Department of Economics
Document Type
Article
Date of this Version
10-2005
Citation
ECONOMIC IMPORTANCE OF IRRIGATED AGRICULTURE 2003 By Charles Lamphear For Nebraska Policy Institute Lincoln, Nebraska October, 2005
Abstract
Just how important is irrigated agriculture to the Nebraska economy? This question was first addressed nearly forty years ago in a study conducted by Drs. Theodore W. Roesler and F. Charles Lamphear, University of Nebraska Department of Economics. This initial study was updated in 1972 and, again, in 1991. The latest update study for 2003 was recently completed by Dr. Charles Lamphear, emeritus professor, University of Nebraska-Lincoln (UN-L). He was assisted by emeritus professors Dr. Roy Frederick, UN-L Department of Agriculture Economics and Dr. Dale Flowerday, UN-L Department of Agronomy and Horticulture, along with several UN-L extension specialists. The results of the 2003 study are summarized in this report. As principal investigator, Dr. Charles Lamphear takes full responsibility for the study's methodology, data, and findings.

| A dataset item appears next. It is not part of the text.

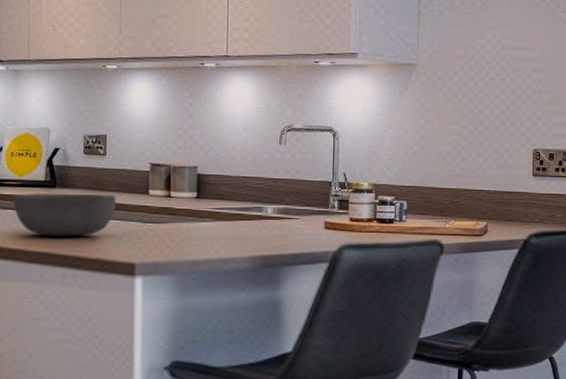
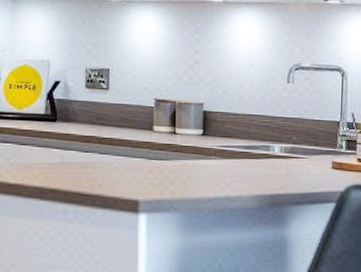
bowl: present [12,192,116,237] -> none [10,126,119,172]

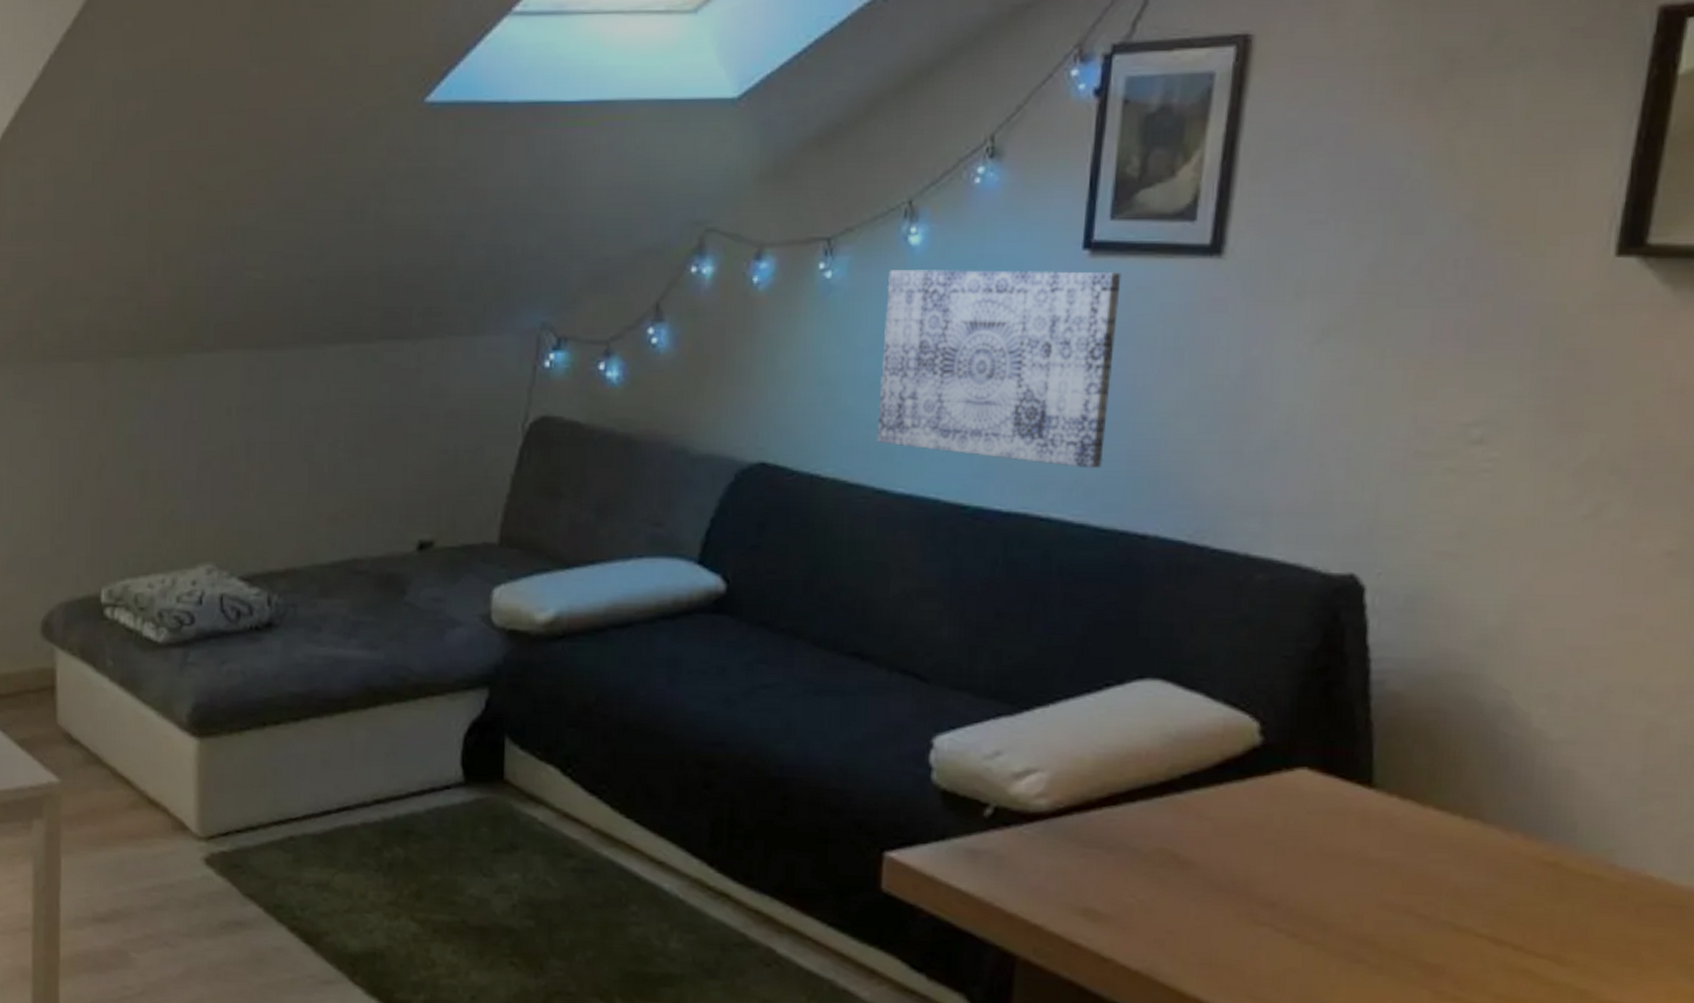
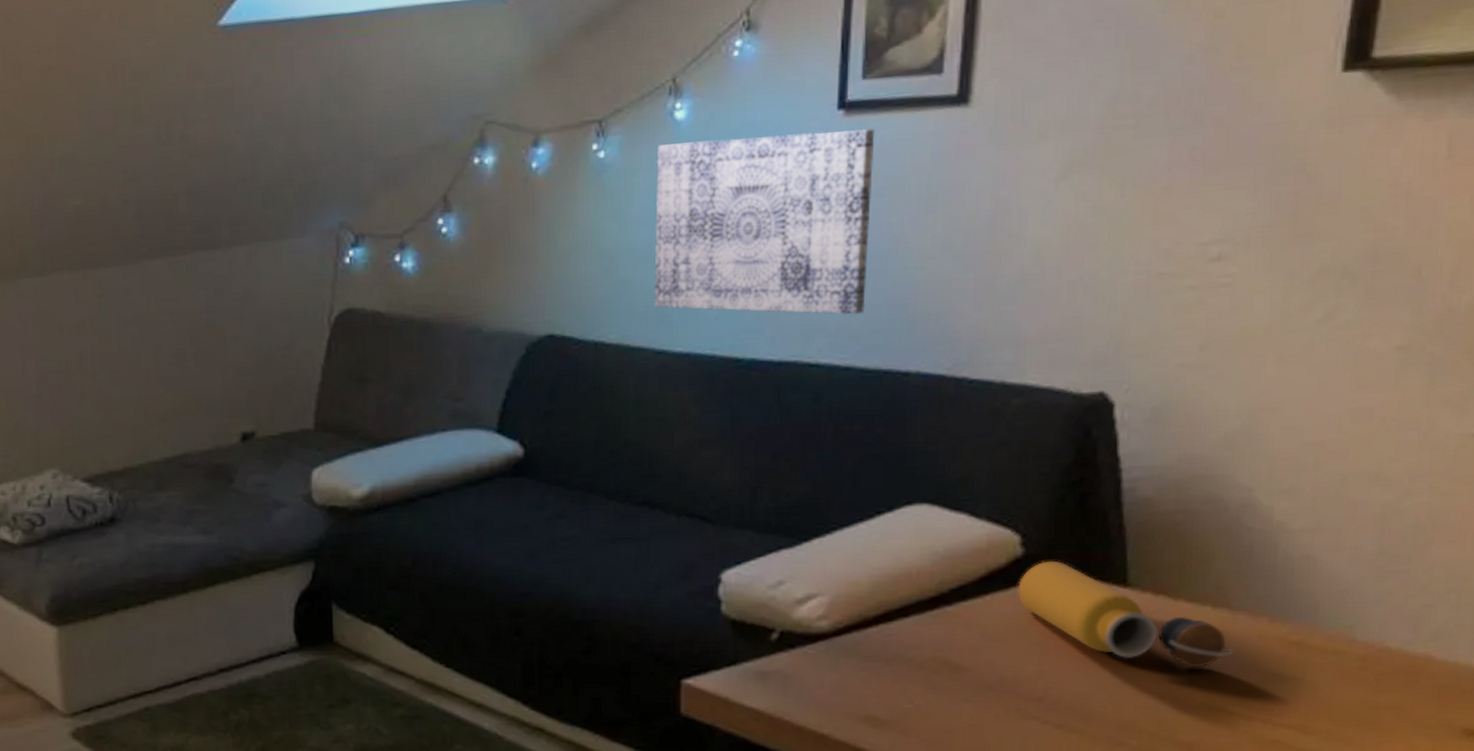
water bottle: none [1254,752,1485,883] -> present [1018,560,1234,668]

The 2003 irrigation study provides an accounting of the total impact that irrigated agriculture has on the Nebraska economy. Economic impact estimates were calculated for two scenarios. The first scenario assumed normal precipitation prior and during the 2003 crop growing season. The second scenario considered the drought conditions that actually occurred prior and during the 2003 growing season. The purpose for the two scenarios was to give a full accounting of irrigated agriculture's importance to the state's economy. For both scenarios, total economic impact was defined to include three economic effects: direct effect, indirect effect, and consumption effect. Direct economic effect was defined as the 2003 value of crop output. Indirect economic effect was defined as the business-to-business purchases/sales generated by crop production activity. The consumption effect was defined as the economic activity generated from the personal spending of earned income. Total economic impact is the sum of direct effect, indirect effect, and consumption effect. The direct effect was measured in terms of the value of crop production for 2003. Total economic impact was measured in four ways: gross output, value added, employment, and earned income. Each of these measures provides an alternative way of expressing total economic impact. Gross output is defined as businesses' sales or receipts plus inventory change. Value-added is defined as gross output minus intermediate inputs (goods and service inputs purchased from suppliers). It represents the value that is added by the application of capital, labor, and management to intermediate inputs in converting those inputs (e.g., fertilizer and fuel) to a finished product (e.g., corn for grain). Employment includes both fUII- and part-time workers. Earned income includes wages and salaries and proprietors' income. Earned income is less than total personal income, since it excludes dividends and interest income and transfer payments, such as Social Security payments. The methodology for measuring the direct effect involved the identification of crops and the estimation of yields for irrigated and equivalent dryland crop production. Irrigated crops included corn for grain, soybeans, grain sorghum, winter wheat, dry edible beans, sugar beets, corn for silage, and alfalfa hay. The equivalent dryland crops included corn for grain, soybeans, grain sorghum, alfalfa hay, corn silage, winter wheat, sunflowers, and summer forage.